How has the trial gone?
So far it has been positive, but there have been obstacles to overcome. For instance, when using a hydrogen boiler, we need to control the level of nitrogen oxide emissions produced. We are also having to work on producing hydrogen with electric power generated from other renewable energy sources.
These are hurdles, but we remain confident that we will be able to produce tyres on a 24/7 basis with hydrogen boilers and are focused on finding a way to use it as an environmentally friendly process that replaces conventional energy. Should this study prove successful, then in the medium term we will plan on a global rollout.
To what extent is Falken addressing alternative materials to traditional rubber?

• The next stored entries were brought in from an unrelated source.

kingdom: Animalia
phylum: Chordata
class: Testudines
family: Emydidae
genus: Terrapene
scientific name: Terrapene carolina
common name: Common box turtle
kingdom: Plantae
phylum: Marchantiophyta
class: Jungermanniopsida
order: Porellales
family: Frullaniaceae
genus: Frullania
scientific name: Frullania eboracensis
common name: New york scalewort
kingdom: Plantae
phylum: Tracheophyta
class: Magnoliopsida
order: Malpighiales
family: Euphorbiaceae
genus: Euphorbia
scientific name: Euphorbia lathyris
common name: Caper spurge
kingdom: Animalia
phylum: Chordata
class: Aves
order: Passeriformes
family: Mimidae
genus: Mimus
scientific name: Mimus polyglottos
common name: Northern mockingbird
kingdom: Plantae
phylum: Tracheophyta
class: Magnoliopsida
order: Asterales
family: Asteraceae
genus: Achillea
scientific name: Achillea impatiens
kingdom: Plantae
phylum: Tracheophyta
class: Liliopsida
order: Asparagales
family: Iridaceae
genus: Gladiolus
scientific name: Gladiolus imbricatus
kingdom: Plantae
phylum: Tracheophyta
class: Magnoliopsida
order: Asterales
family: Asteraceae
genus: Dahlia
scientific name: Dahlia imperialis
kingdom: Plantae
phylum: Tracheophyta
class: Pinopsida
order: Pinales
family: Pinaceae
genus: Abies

The company has also been committed to finding ways to utilise sustainable natural rubber for many years. With increased amounts of biomass, the use of supercomputers in development, recycled materials and even eliminating plastic from tyre labels, we are pursuing the goal through our SMART TYRE initiative to manufacture tyres one hundred per cent sustainably. This should be possible by 2050 at the latest.
Recently, Sumitomo, Falken’s parent company, along with other research institutions in Japan have also managed to develop a process that utilizes tomato enzymes which has resulted in new versions of natural rubber being developed. They found that tomato enzymes and natural rubber enzymes have similar structures and belong to the same enzyme group.
With this knowledge, it is possible to create a biomolecule from tomato enzymes and natural rubber that produces superior properties that will benefit the performance of our tyres. We expect this breakthrough to enable us to offer tyres that are safe, perform well and have a lower environmental impact.
What waste management initiatives or partnerships is Falken involved in?
Across the board in the Sumitomo Rubber Group efforts have been made in recent years to reduce waste at factories around the world, with a specific focus made on reducing the amount of scrap metal.
SRI has also made an effort to reduce wastewater. In 2020 total water usage at all of the Sumitomo Rubber Group factories was down 8.5 per cent year on year. The long-term aim is to achieve a wastewater recycling rate of 100 per cent at SRI factories around the world by 2050. The facility in Turkey has been trailing water recycling technology since 2018 and in the summer of 2019 achieved 100 per cent recycling for factory wastewater by using concentrated water to water on-site trees and flush toilets.
From a consumer point of view, do you feel Falken tyre’s network of dealers is equipped to work on EVs and sell EV-specific tyres?
There is a need for tyre dealers across Europe to prepare in advance for the rise of EVs, but this is something we are pleased to report is happening right now. In the UK for instance, our distributor Micheldever Tyre Services (MTS), is running an awareness workshop programme called ‘The rEVolution’, which aims to explain the challenges to come for business owners and recommended training courses and steps to take.
Tyre dealers will face challenges when customers approach them for replacement EV tyres and can’t decide which make and model is best for their vehicle. That’s why it’s important to have a knowledge base on the attributes of EV-specific tyres like our forthcoming e.ZIEX tyre, and the importance of choosing the correct tyre due to the impact it has on safety and on a car’s range.
Safety in the workshop is also important. Tyre fitters are being trained to deal with EVs so they avoid damaging the batteries when working on them and reduce the risk to themselves. There’s a lot to learn, but it is hugely important that dealers sell our tyres and fit them with confidence.